Ce qui devait arriver arriva: le groupe hôtelier espagnol est le quatrième à annoncer qu’il se retire de la Isla Grande, cette semaine.
La chaîne espagnole Meliá annonce l’arrêt de l’essentiel de ses activités touristiques à Cuba «avec effet immédiat», en raison de «la situation actuelle», au moment où l’île est sous pression croissante des États-Unis.
Dans un communiqué, la chaîne précise que « cette mesure, qui entre en vigueur immédiatement, répond au besoin urgent d’assurer un cadre opérationnel ordonné et durable, conforme à nos responsabilités en tant qu’entreprise. »
Quinze hôtels touchés
Dans le contexte de l’évolution de l’environnement géopolitique, social, juridique et économique de la République de Cuba, Meliá Hotels International annonce donc que « elle a pris la décision de mettre immédiatement fin à la prestation de services de gestion et de commercialisation, ainsi qu’à l’octroi de licences pour ses marques hôtelières, relativement à quinze hôtels situés dans le pays :
* Gran Hotel Bristol Habana Vieja Member of The Meliá Collection
* INNSiDE Catedral Habana
* Meliá Buena Vista
* Meliá Cayo Santa María
* Meliá Jardines del Rey
* Meliá Las Dunas
* Meliá Península Varadero
* Paradisus Los Cayos
* Paradisus Princesa Mar
* Paradisus Río de Oro
* Paradisus Varadero
* Sol Caribe Beach
* Sol Cayo Santa María
* Sol Río de Luna y Mares
* Sol Varadero Beach
La chaîne précise que cette décision avait été communiquée aux entités propriétaires concernées le 26 mai et qu’elle est officiellement confirmée aujourd’hui, et elle assure qu’elle découle « d’un ensemble de circonstances externes échappant au contrôle de Meliá, lesquelles ont eu une incidence importante sur les conditions opérationnelles, juridiques et de sécurité nécessaires à la prestation adéquate des services dans ces établissements ».
La chaîne ne fait nullement référence aux sanctions états-uniennes annoncées envers toute entreprise continuant de traiter avec Cuba, au 5 juin prochain.
Un impact limité?
Selon la chaîne, l’impact global de cette décision demeure limité, puisque la majorité des hôtels visés sont actuellement non opérationnels en raison des contraintes énergétiques persistantes et de la baisse de la demande qui affectent le marché cubain.
La chaîne dit mettre en œuvre des plans d’action spécifiques afin d’assurer un retrait ordonné et structuré.

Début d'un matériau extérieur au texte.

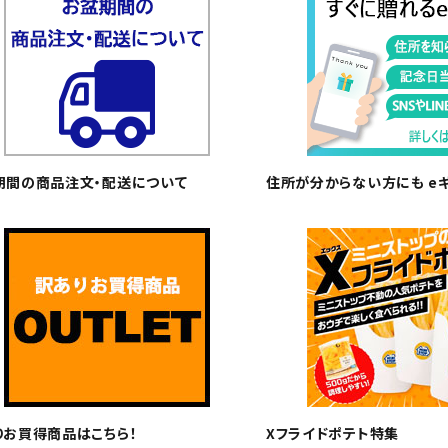
期間の商品注文・配送について
住所が分からない方にも e
りお買得商品はこちら！
Xフライドポテト特集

Parallèlement, des protocoles de communication appropriés sont activés afin de fournir aux fournisseurs, partenaires et clients une information transparente et en temps opportun.
Rappelons que depuis samedi dernier, la chaîne hôtelière canadienne Blue Diamond a annoncé son retrait de Cuba, suivie lundi par Iberostar et, hier, par Archipelago International.